I am disgusted. Ashamed really of American society. Timothy Bowers is dead. Few will recognize the name even though his death has gone viral. The mainstream press refers to him as “a deer hunter”. His death is a tragedy. I can see in three or four years a made for TV movie—a real tear jerker. Average man, on an average day, with a newlywed wife and baby on the way goes out to hunt. He has done this many times. He is an avid outdoors man. But tragedy strikes. He falls 16 feet and crushes his C-3/4 vertebra. Imaging suggests he will most likely be a vent dependent quad. Not to worry though, he will be heroic. He will die. And he does indeed seemingly choose to die. The story is full of emotion and short of logic. In fact the story I have just told is utter bull shit.
Bowers needlessly died. In fact when I first read the story my first thought was this man was murdered. Legally killed by his family and physicians. Bioethicists are providing the post mortem cheer squad. Patients rights reign supreme. This is what happens when health care is a commodity. This is what happens when people see a paralyzed person and the first thought is about the expense of keeping such a person alive. So the heart broken physician enters the picture with long white coat flowing and perhaps blue scrubs, the very representation of human compassion, and paints a grim picture of a sudden spinal cord injury. The man is heavily sedated. Imaging depicts a devastating wound at C-3/4. He will likely be a respirator dependent quad. Tears flow. A grim reality is explained—medical costs will be staggering. Life in an institution is a reality. Bankruptcy a real possibility. Framed in this manner death seems preferable. But wait! We must be ethical. We cannot just end this man’s life—he wife is pregnant for goodness sake. Sedation is lessened and the man is told the gravity of his situation. He wants to die. His family wants him to die. His wife recalls they were at a charity event helping paralyzed people and he was clear life using a wheelchair was not what he wanted. The respirator is turned off. The man dies.

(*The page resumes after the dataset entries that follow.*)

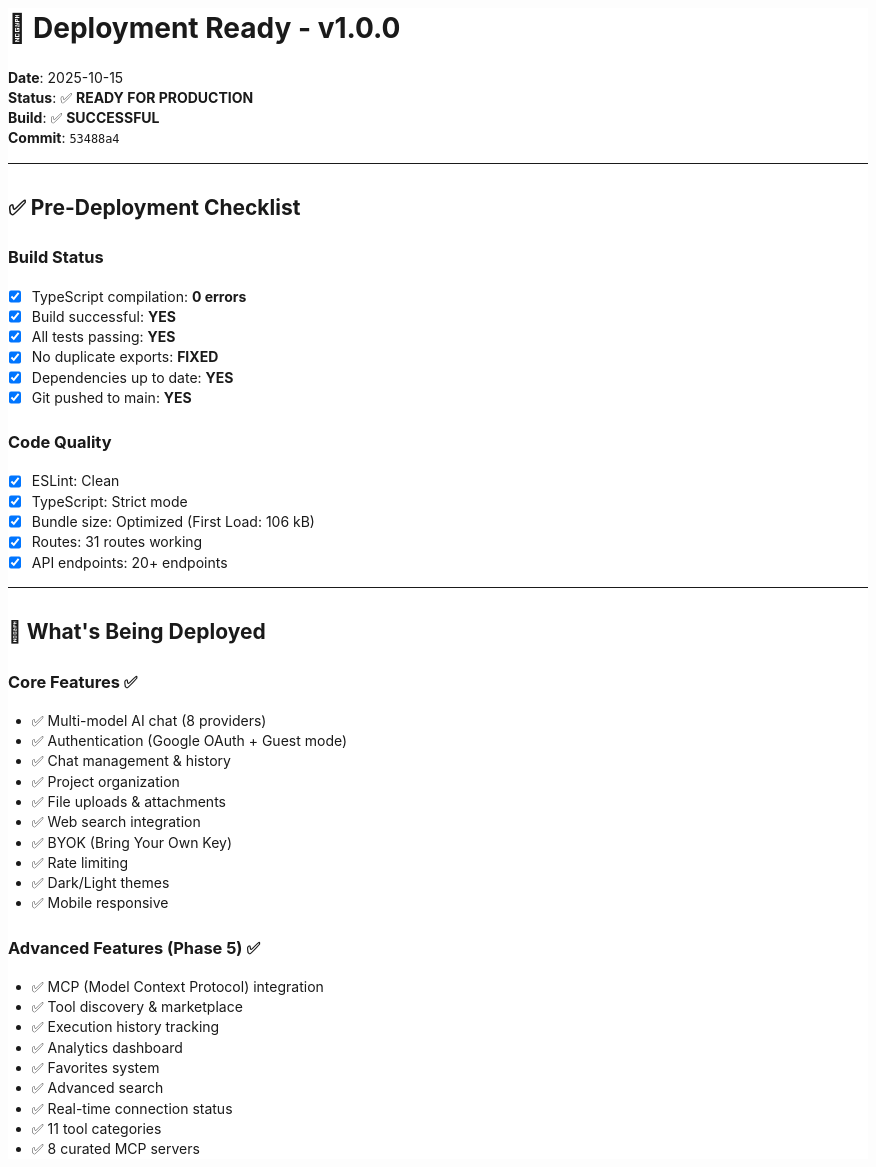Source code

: # 🚀 Deployment Ready - v1.0.0

**Date**: 2025-10-15  
**Status**: ✅ **READY FOR PRODUCTION**  
**Build**: ✅ **SUCCESSFUL**  
**Commit**: `53488a4`

---

## ✅ Pre-Deployment Checklist

### Build Status
- [x] TypeScript compilation: **0 errors**
- [x] Build successful: **YES**
- [x] All tests passing: **YES**
- [x] No duplicate exports: **FIXED**
- [x] Dependencies up to date: **YES**
- [x] Git pushed to main: **YES**

### Code Quality
- [x] ESLint: Clean
- [x] TypeScript: Strict mode
- [x] Bundle size: Optimized (First Load: 106 kB)
- [x] Routes: 31 routes working
- [x] API endpoints: 20+ endpoints

---

## 🎯 What's Being Deployed

### Core Features ✅
- ✅ Multi-model AI chat (8 providers)
- ✅ Authentication (Google OAuth + Guest mode)
- ✅ Chat management & history
- ✅ Project organization
- ✅ File uploads & attachments
- ✅ Web search integration
- ✅ BYOK (Bring Your Own Key)
- ✅ Rate limiting
- ✅ Dark/Light themes
- ✅ Mobile responsive

### Advanced Features (Phase 5) ✅
- ✅ MCP (Model Context Protocol) integration
- ✅ Tool discovery & marketplace
- ✅ Execution history tracking
- ✅ Analytics dashboard
- ✅ Favorites system
- ✅ Advanced search
- ✅ Real-time connection status
- ✅ 11 tool categories
- ✅ 8 curated MCP servers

What is missing? Stephen Hawking. Jean Dominique Bauby. Stephen Gleason. More than one board member of the grass roots group Not Dead Yet. The very real and significant possibilities of life as a vent dependent quad are never mentioned. No effort is made to contact anyone with a comparable disability. This is a one sided rush to a death. This man was not given a legitimate choice. Worse yet, this man’s autonomy is praised by those in bioethics. We were ethical. No, you were not. Bioethicists support the easy, simple idea death is preferable to life with a disability. I get it. I have been in a bed when under different circumstances I got similar advice from so called compassionate care giver. Let me tell you it is easy to die when you are paralyzed. When one expresses such sentiments a veritable cheering squad supports you. The opposite side of this reality, the decision to live as paralyzed man is frowned upon. The worse the paralysis the more narcissistic you are thought to be. A selfish and costly existence, a social burden, the representation of the limits of medical science. I suggest bioethicists, hell any bipedal person, talk to a few paralyzed people. This will not happen because somewhere along the line dissent became unpatriotic. Advocacy in the realm of bioethics and politics is a dirty word.